Originally Published by The Chronicle Herald, January 1, 2014
BRIDGEWATER – It will be all but impossible for endangered Atlantic whitefish and salmon to make a comeback on Nova Scotia’s South Shore with the closure of a federally-owned fish hatchery, says a local fish and game advocate.
“It will be, in our opinion, impossible to recover the Atlantic whitefish and salmon stocks without this large facility,” said David Dagley, secretary of the Queens County Fish and Game Association.
The Mersey hatchery supported the recovery of the endangered Atlantic salmon and the endangered Atlantic whitefish, which is found naturally only in the Petite Riviere watershed.
The Queens County Fish and Game Association is one of a number of groups that came together to form the Mersey Bio-diversity Facility Supporters Society that is fighting to keep the federal fish hatchery open in Milton, Queens County.
Ottawa announced in 2012 it was closing the facility and the fish were removed in May 2013.
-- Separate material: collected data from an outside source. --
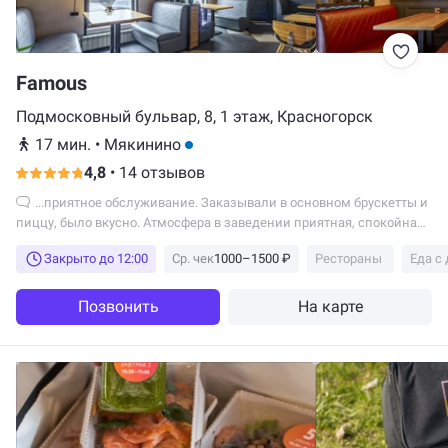
Famous
Подмосковный бульвар, 8, 1 этаж, Красногорск
17 мин.
•
Мякинино
4,8
•
14 отзывов
...приятное обслуживание. Заказывали в основном брускетты и
пиццу, было вкусно. Атмосфера в заведении приятная, спокойная,
приятная для семьи с детьми....
Закрыто до 12:00
Ср. чек
1000–1500 ₽
Рестораны
Еда с
Позвонить
На карте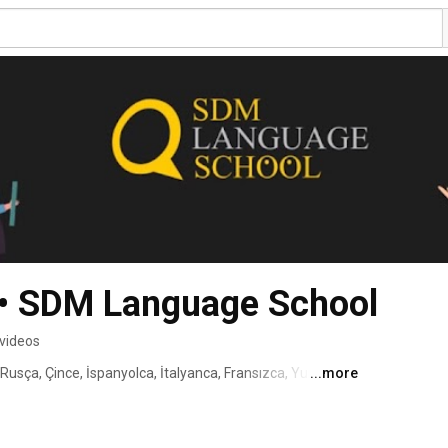
 • SDM Language School
videos
 Rusça, Çince, İspanyolca, İtalyanca, Fransızca, Yunanca 
...more
in eğitim vermekteyiz. Yapancı dil öğrenmek isteyenler 
mkanlarıız hakkında sürekli güncel youtube kanalımızda, 
enmek için teknik ve taktikler ile fırsat ve kampanyalarımızı 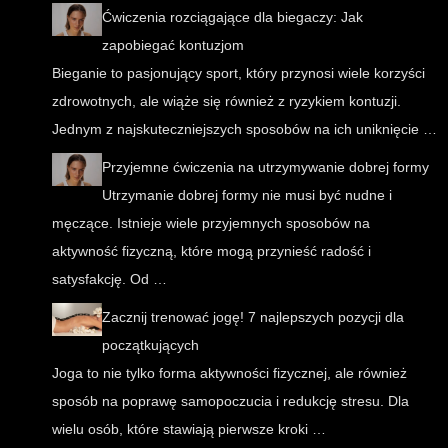
Ćwiczenia rozciągające dla biegaczy: Jak
zapobiegać kontuzjom
Bieganie to pasjonujący sport, który przynosi wiele korzyści
zdrowotnych, ale wiąże się również z ryzykiem kontuzji.
Jednym z najskuteczniejszych sposobów na ich uniknięcie …
Przyjemne ćwiczenia na utrzymywanie dobrej formy
Utrzymanie dobrej formy nie musi być nudne i
męczące. Istnieje wiele przyjemnych sposobów na
aktywność fizyczną, które mogą przynieść radość i
satysfakcję. Od …
Zacznij trenować jogę! 7 najlepszych pozycji dla
początkujących
Joga to nie tylko forma aktywności fizycznej, ale również
sposób na poprawę samopoczucia i redukcję stresu. Dla
wielu osób, które stawiają pierwsze kroki …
“They have (recently) gone in and taken out equipment that could be useable in other facilities,” Dagley said. He cited Coldbrook as an example, but said it’s small compared to the Mersey one and likely could never replace Mersey’s capacity.
“It was a world-class facility. Mersey was the flagship,” Dagley said.
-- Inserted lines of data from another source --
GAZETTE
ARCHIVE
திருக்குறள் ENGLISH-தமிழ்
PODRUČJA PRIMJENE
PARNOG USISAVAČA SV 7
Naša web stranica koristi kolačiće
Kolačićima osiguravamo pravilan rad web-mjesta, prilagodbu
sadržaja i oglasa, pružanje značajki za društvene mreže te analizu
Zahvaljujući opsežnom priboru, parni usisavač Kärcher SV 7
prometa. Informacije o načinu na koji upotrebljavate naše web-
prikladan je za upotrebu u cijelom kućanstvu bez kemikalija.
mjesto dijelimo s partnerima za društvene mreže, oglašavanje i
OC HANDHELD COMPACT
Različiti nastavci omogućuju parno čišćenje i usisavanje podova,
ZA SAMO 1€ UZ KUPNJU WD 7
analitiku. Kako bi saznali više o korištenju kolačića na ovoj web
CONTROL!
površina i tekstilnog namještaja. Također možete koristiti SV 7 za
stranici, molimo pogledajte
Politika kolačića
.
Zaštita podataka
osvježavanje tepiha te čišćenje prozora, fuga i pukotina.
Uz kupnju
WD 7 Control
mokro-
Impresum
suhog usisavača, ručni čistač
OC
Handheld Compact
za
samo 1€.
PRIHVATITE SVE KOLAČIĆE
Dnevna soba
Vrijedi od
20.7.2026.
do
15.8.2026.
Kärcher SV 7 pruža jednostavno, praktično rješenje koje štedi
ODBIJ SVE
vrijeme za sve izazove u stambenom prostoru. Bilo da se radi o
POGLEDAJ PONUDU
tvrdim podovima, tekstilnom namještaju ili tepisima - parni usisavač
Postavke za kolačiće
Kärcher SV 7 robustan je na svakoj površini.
The society has proposed to the federal fisheries department that it be allowed to run the facility, but Dagley said the only response the group has received is “procrastination from DFO. It’s been very disheartening for the volunteers who put the time and the effort into supporting salmon and salmon recovery when DFO has just not had much interest.”
Dagley said the facility is salvageable now, but if the group doesn’t get permission to run the hatchery, the ponds will be infilled with gravel and the drains and water intake pipes will be filled with cement, making it prohibitively expensive to reopen.
Department spokesman Luke Gaulton said Fisheries and Oceans Canada ceased operations at the Mersey facility in June 2013 but would not say what steps have been taken to close down the site, saying only, “The department is taking the necessary steps to return the site to Nova Scotia Power’s control.”
The hatchery sits on six hectares of land that is owned by Nova Scotia Power and leased by Fisheries and Oceans Canada.
Gaulton said if a group wanted to run the hatchery it would need to apply for certain permits, such as to transfer and introduce fish. However, privacy rules prevent Fisheries and Oceans from saying whether anyone has applied for such permits, he said.
Dagley’s association contributed $1.5 million to the hatchery through ten grants it accessed over 35 years. That money allowed Mersey to triple production by tripling the number of concrete rearing ponds. It was also used to upgrade some of the buildings and equipment.
Dagley said DFO spent a further $1.5 million in recent years on the facility.
Brad Armstrong of the Chester-based Friends of Nature Conservation Society said he sees the closure as not only wrong, but as the federal government abandoning its mandate and abdicating its legal responsibility.
“For us, we see it as the federal government breaking the law,” he said.
Armstrong said it is Ottawa’s responsibility to protect endangered species, like the Atlantic whitefish.
“How is closing this facility going to help protect that species?” he said.
“By law, they are supposed to be protected by the federal government. In my opinion, this would be the last nail in the coffin of this species and that’s just irresponsible of the government.”
He said the hatchery’s closure will have “far-reaching implications for the whole biodiversity of this system.”
Salmon from the facility were released into such rivers as the LaHave, Gold, Mersey and East rivers. “They’re in critical condition now. There’ll never be a commercial sport fishery now and the salmon sports fishery can be a huge asset to an area,” Armstrong said.
Provincial Fisheries and Aquaculture Minister Keith Colwell said in December the province will not take over the fish hatchery.
Dagley said DFO operates 26 hatcheries in British Columbia and none have been closed in the last 20 years. Since 1996, the department has closed eight of its 10 facilities in Nova Scotia, New Brunswick and P.E.I.